-------- RECORDS PROVIDED --------

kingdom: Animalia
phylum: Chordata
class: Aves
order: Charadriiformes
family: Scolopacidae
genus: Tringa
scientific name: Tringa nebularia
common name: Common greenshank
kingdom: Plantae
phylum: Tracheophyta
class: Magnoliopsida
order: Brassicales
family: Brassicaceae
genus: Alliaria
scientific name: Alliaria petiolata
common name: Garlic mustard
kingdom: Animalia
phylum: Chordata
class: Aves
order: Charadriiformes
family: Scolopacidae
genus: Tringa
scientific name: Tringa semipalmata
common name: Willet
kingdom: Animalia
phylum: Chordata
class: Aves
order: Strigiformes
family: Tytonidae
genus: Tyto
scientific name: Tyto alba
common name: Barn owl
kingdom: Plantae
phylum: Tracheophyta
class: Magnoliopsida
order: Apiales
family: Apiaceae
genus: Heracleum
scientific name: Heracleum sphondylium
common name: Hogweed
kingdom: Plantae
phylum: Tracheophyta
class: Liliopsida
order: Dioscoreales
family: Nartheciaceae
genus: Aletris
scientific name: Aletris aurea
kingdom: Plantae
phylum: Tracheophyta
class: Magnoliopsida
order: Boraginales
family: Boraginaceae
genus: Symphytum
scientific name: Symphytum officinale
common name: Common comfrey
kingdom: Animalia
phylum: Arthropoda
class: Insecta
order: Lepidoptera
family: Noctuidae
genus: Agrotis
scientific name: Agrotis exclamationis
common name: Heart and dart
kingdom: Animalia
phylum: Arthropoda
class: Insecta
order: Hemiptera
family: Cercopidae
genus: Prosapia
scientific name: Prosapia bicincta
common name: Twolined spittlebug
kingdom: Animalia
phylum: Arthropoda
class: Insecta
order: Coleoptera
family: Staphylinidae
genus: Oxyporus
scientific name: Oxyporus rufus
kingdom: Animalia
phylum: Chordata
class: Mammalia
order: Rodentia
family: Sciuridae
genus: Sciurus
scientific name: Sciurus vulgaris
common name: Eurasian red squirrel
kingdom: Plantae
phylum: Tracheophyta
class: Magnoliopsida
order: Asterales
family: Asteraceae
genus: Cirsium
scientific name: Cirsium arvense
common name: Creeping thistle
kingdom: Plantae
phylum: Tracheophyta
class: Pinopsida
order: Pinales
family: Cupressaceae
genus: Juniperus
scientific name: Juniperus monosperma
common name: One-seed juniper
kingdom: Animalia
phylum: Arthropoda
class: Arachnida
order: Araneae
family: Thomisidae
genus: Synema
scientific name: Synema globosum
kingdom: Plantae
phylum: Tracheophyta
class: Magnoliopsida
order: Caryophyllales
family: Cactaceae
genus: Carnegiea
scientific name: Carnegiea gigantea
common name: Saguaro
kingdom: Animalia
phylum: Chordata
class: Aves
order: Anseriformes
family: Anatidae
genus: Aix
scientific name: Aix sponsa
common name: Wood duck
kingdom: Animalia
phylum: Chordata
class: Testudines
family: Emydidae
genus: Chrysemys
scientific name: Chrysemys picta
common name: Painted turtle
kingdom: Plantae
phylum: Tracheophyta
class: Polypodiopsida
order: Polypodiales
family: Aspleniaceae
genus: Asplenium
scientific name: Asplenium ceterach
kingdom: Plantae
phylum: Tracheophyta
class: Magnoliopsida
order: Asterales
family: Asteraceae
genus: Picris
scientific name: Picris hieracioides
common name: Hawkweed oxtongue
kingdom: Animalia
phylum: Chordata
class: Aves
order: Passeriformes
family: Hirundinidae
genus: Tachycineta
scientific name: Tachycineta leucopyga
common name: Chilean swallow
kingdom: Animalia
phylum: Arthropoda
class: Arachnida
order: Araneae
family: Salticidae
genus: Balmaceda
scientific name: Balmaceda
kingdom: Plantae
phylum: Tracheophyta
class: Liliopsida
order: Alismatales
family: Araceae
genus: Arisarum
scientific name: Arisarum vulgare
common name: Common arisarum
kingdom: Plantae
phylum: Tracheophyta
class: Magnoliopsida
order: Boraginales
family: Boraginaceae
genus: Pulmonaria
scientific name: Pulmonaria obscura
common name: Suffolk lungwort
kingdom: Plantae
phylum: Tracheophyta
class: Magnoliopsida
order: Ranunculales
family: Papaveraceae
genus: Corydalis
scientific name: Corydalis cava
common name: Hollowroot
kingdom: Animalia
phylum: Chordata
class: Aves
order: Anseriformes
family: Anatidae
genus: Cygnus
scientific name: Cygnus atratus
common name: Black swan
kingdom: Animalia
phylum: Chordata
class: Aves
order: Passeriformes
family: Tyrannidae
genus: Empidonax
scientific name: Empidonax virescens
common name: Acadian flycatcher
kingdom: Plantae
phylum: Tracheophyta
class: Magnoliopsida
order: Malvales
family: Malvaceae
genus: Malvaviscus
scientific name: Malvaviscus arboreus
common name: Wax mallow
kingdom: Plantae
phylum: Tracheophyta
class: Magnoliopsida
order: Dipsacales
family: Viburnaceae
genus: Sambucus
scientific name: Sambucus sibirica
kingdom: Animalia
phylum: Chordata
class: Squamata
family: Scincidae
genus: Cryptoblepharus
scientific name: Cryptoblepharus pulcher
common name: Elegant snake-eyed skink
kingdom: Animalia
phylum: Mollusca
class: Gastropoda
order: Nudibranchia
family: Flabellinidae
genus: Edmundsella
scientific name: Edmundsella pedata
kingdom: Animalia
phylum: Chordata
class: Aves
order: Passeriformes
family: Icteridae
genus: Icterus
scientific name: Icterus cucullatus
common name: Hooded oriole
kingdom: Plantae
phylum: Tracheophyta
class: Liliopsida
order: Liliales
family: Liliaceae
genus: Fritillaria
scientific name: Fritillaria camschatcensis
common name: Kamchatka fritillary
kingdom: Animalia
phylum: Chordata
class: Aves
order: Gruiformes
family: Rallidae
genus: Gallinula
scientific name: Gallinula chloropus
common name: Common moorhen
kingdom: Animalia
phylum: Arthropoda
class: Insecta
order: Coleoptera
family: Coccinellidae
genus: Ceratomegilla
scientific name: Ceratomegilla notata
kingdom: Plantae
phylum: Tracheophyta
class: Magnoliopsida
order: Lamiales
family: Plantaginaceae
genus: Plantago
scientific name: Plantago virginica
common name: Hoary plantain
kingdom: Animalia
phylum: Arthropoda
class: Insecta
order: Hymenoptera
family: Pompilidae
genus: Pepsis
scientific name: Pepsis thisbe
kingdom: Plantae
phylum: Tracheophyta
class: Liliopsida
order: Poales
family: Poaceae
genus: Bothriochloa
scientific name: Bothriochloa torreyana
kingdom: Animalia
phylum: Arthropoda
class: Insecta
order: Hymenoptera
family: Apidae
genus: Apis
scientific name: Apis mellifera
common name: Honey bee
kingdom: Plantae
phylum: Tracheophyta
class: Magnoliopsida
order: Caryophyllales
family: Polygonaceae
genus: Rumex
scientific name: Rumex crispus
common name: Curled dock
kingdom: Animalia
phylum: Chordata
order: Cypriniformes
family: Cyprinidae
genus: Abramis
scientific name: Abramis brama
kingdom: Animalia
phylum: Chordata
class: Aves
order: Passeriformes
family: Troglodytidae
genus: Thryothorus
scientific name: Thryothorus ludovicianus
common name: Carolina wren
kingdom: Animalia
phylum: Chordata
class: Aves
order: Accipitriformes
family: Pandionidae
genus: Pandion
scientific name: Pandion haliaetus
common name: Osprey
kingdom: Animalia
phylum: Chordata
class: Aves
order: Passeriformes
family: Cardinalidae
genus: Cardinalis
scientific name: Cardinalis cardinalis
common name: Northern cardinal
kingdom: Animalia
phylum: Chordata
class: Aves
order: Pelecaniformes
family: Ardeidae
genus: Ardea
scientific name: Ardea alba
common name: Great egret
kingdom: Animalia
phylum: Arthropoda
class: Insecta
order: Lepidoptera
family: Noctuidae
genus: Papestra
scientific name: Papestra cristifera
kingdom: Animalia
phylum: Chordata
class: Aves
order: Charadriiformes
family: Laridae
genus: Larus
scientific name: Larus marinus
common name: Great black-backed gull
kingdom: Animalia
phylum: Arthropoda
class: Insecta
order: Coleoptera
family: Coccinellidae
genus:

--------

# CHALLENGE
Can you recast the listing from the line with "genus: Prosapia" up to and including the line with "genus: Carnegiea" as a two-column CSV headed field and value, one row per line? Put each entry in its own quoted field, with any line breaks turned into spaces.

# RESULT OF THE EXERCISE
field,value
"genus:","Prosapia"
"scientific name:","Prosapia bicincta"
"common name:","Twolined spittlebug"
"kingdom:","Animalia"
"phylum:","Arthropoda"
"class:","Insecta"
"order:","Coleoptera"
"family:","Staphylinidae"
"genus:","Oxyporus"
"scientific name:","Oxyporus rufus"
"kingdom:","Animalia"
"phylum:","Chordata"
"class:","Mammalia"
"order:","Rodentia"
"family:","Sciuridae"
"genus:","Sciurus"
"scientific name:","Sciurus vulgaris"
"common name:","Eurasian red squirrel"
"kingdom:","Plantae"
"phylum:","Tracheophyta"
"class:","Magnoliopsida"
"order:","Asterales"
"family:","Asteraceae"
"genus:","Cirsium"
"scientific name:","Cirsium arvense"
"common name:","Creeping thistle"
"kingdom:","Plantae"
"phylum:","Tracheophyta"
"class:","Pinopsida"
"order:","Pinales"
"family:","Cupressaceae"
"genus:","Juniperus"
"scientific name:","Juniperus monosperma"
"common name:","One-seed juniper"
"kingdom:","Animalia"
"phylum:","Arthropoda"
"class:","Arachnida"
"order:","Araneae"
"family:","Thomisidae"
"genus:","Synema"
"scientific name:","Synema globosum"
"kingdom:","Plantae"
"phylum:","Tracheophyta"
"class:","Magnoliopsida"
"order:","Caryophyllales"
"family:","Cactaceae"
"genus:","Carnegiea"